Le message radiotélévisé du chef de l’Etat dans la soirée du 18 mars, ayant trait à la gestion de la pandémie du coronavirus signalée en République démocratique du Congo le 10 mars dernier a fixé un train de mesures destinées à enrayer la propagation de la maladie à Kinshasa où elle a fait son apparition, mais aussi à préserver le reste du territoire national. Des mesures qu’il a lui-même reconnu « impopulaires », mais nécessaires dans un contexte d’urgence mondiale.
Dans ces conditions inédites et difficiles, il va de soi que le mode de fonctionnement de l’Etat s’en trouve entièrement remis en question. Et Félix Tshisekedi en est amplement conscient.
En déclarant, au cours de son allocution, qu’il présiderait très prochainement « une réunion interinstitutionnelle pour examiner avec les différents responsables le mode de fonctionnement de l’Etat en cette période exceptionnelle », le Président de la République, Félix Tshisekedi, devait avoir présent à l’esprit les défis qui se profilent à un horizon immédiat, et qui remettent en cause, voire viennent annihiler les ambitions des réformes multisectorielles et l’aboutissement, à terme de certains accords en voie de négociations dans le cadre du retour en programme avec les institutions de Bretton Woods, notamment.
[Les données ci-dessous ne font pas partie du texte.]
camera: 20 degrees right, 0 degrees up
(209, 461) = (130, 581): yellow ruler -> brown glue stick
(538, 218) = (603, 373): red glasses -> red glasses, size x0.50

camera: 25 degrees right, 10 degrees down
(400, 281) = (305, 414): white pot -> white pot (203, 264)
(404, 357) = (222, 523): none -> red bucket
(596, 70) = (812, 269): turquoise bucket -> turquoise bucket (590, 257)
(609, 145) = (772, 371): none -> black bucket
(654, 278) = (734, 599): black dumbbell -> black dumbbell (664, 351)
Car exceptionnelle, la situation l’est effectivement. Tout d’abord, la réunion interinstitutionnelle devra se concentrer sur l’obligation de proposer au législateur un correctif budgétaire en adéquation de la loi des Finances 2020 avec les contraintes inattendues posée par une pandémie à l’évolution incertaine. Car si le pays est en guerre, il faut en trouver le nerf, qui se trouve être l’argent.
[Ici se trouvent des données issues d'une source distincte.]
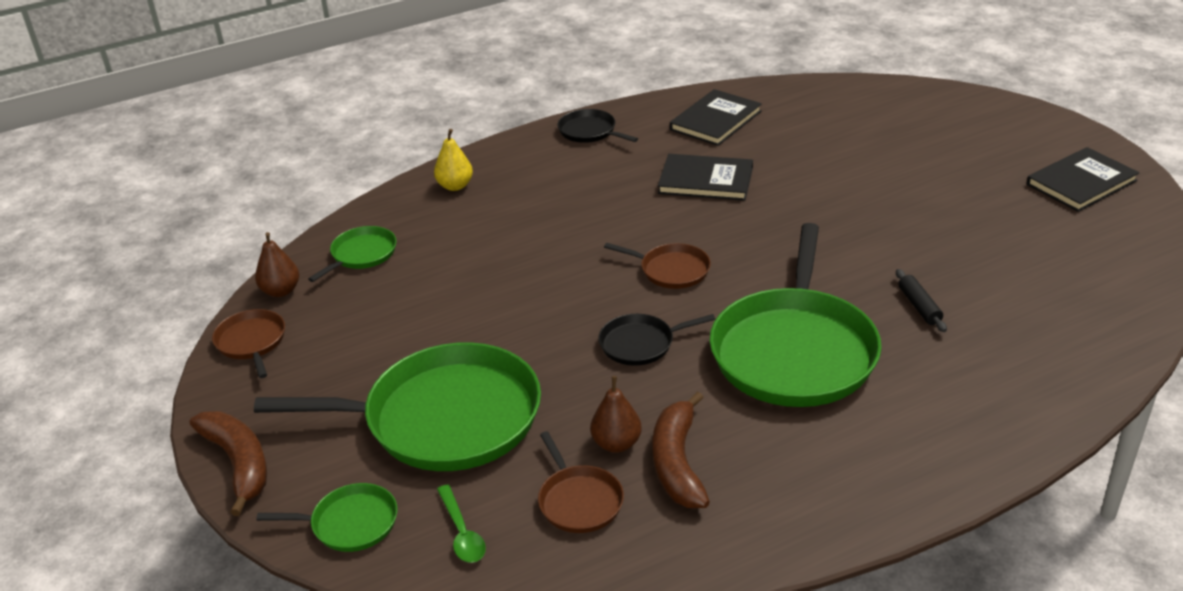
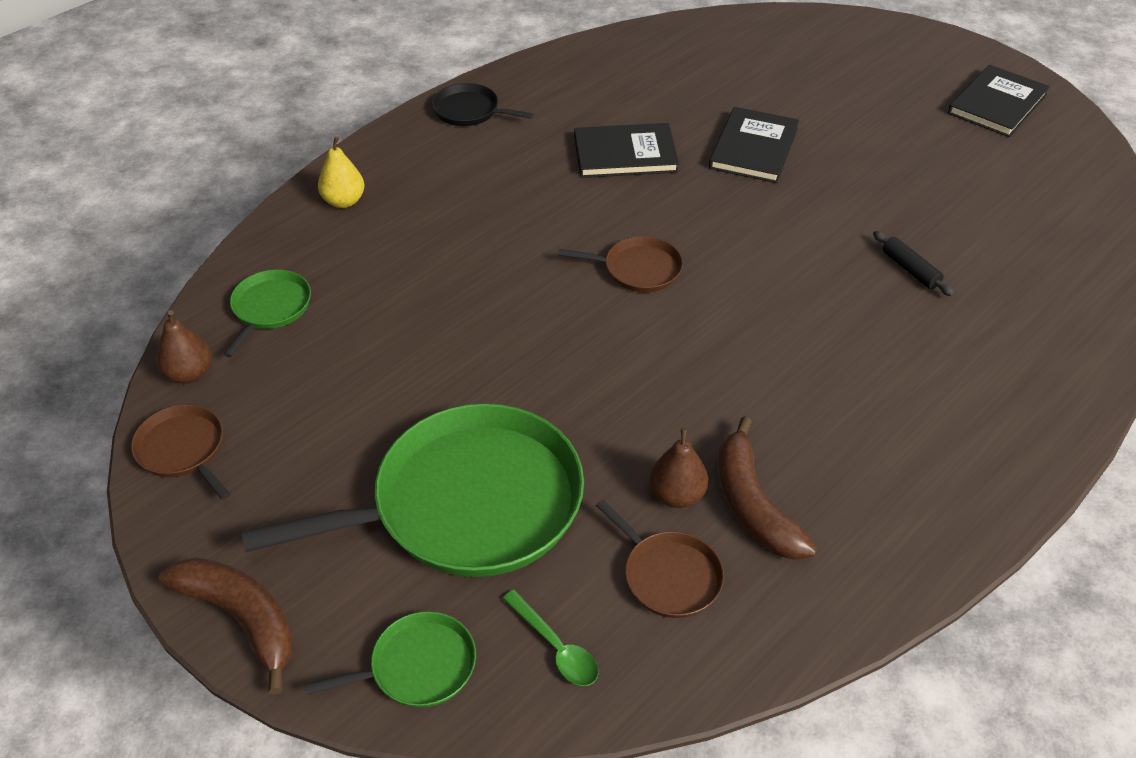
camera: 20 degrees left, 10 degrees up
(640, 344) = (646, 366): black pan -> none
(715, 120) = (602, 80): black book -> black book (754, 148)
(794, 351) = (811, 344): green pan -> none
Dans ce combat qui s’annonce, les Régies financières seront aux avant-postes. Il s’agira de relever que le ralentissement d’une économie chinoise presque poussée à la récession, aura des répercussions certaines sur les recettes à l’exportation des produits miniers de RDC.
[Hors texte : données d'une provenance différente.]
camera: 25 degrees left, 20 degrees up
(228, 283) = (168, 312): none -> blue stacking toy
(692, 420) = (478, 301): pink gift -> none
En effet, l’exportation du cuivre, du cobalt, et du coltan vers la Chine devaient rapporter 1,5 milliard en taxes douanières à la Direction générale des impôts et accises (DGDA),tel que prévu dans le budget 2020. Les développements liés au coronavirus pourraient amputer ces prévisions jusqu’au-delà de 70%, selon des spécialistes.
Quant au volume des accises, il devrait avoisiner les 10% des assignations, compte tenu de la fermeture, pendant une durée d’un mois des bars, restaurants, et du taux d’occupation dérisoire des chambres dans les hôtels d’un standing reconnu. Un délai susceptible de prolongation au regard de l’évolution de la pandémie, selon la déclaration du chef de l’Etat.
De même les recettes en impôts directs et indirects, projetées à 3 milliards de dollars, dont une grande partie devait provenir des entreprises minières dont les exportations ont d’ores et déjà en net recul, connaîtront une érosion dramatique du même ordre au moins jusqu’à la fin du premier semestre et connaîtront une chute les plaçant en deçà de 1 milliard de dollars.
Enfin, le budget 2020 prévoyait les recettes provenant du secteur pétrolier à plus de 450 millions de dollars, en misant sur le prix du baril à 65 USD. Or, le coronavirus en a réduit le prix à une moyenne de 35 dollars. Un état de fait qui amènerait à réviser les recettes à moins de 200 millions. Détail important : il devient de plus en plus urgent d’actionner les dispositifs d’élimination de la fraude fiscale et douanière qui souffrent depuis toujours de discours inopérants.
Ce tableau sombre n’incite à aucun optimisme quant à la reprise du programme avec le Fonds monétaire international dont la revue d’évaluation prévue à la fin du mois de mai parait bien compromise. D’où, l’Exécutif est invité à engager une série d’actions destinées d’une part à assurer le fonctionnement des institutions, mais également à mener à son terme la bataille avec un ennemi au développement tentaculaire.
Parmi ces actions, le chercheur Hubert Kabasu Babu propose, d’abord, « la rationalisation structurelle de la présidence par la réduction du moitié du personnel et des dépenses colossales de cette institution ». Ensuite, « il faut procéder à un remaniement du gouvernement en réduisant sa taille à 30 postes ministériels ». Ces deux actions, à elles seules, estime Kabasu Babu, peuvent permettre de réaliser des économies de plus de 50 millions de dollars. Des mesures courageuses qui, une fois appliquées, sauront asseoir durablement l’autorité du chef de l’Etat seul maître à bord dans les moments de grandes tragédies qui ébranlent la Nation.